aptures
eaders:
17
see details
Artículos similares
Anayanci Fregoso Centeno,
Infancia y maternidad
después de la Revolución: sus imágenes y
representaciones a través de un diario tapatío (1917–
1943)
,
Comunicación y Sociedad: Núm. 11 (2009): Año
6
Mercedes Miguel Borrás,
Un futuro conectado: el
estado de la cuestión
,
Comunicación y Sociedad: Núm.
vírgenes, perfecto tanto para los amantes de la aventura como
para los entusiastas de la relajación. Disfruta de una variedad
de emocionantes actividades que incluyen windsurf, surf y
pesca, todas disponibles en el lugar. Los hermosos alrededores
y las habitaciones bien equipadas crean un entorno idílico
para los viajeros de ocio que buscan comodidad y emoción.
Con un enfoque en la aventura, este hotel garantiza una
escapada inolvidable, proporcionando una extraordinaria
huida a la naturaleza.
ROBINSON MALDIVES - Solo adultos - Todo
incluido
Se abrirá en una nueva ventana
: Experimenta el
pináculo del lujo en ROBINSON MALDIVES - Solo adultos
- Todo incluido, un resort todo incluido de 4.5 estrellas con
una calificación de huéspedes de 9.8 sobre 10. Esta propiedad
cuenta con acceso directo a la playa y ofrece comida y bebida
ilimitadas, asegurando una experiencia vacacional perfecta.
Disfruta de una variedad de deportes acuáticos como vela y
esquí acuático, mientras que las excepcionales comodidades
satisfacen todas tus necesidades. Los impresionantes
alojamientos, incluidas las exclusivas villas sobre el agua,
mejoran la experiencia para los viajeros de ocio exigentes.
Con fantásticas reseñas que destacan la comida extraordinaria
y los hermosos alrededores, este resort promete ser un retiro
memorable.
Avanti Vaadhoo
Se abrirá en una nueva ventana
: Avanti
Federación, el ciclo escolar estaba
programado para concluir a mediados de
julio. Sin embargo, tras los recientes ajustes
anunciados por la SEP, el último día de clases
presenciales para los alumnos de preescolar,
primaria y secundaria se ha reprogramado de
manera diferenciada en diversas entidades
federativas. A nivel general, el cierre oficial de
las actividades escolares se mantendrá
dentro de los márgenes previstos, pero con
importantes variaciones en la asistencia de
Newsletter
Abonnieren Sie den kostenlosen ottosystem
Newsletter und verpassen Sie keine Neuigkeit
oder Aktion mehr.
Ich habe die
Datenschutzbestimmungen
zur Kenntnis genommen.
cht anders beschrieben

● ● ● ● ●

● **PROBLEM TO WORK ON**
Copy, from the lines above, each one that holds "Disfruta".

● **WRITTEN SOLUTION**
para los entusiastas de la relajación. Disfruta de una variedad
Disfruta de una variedad de deportes acuáticos como vela y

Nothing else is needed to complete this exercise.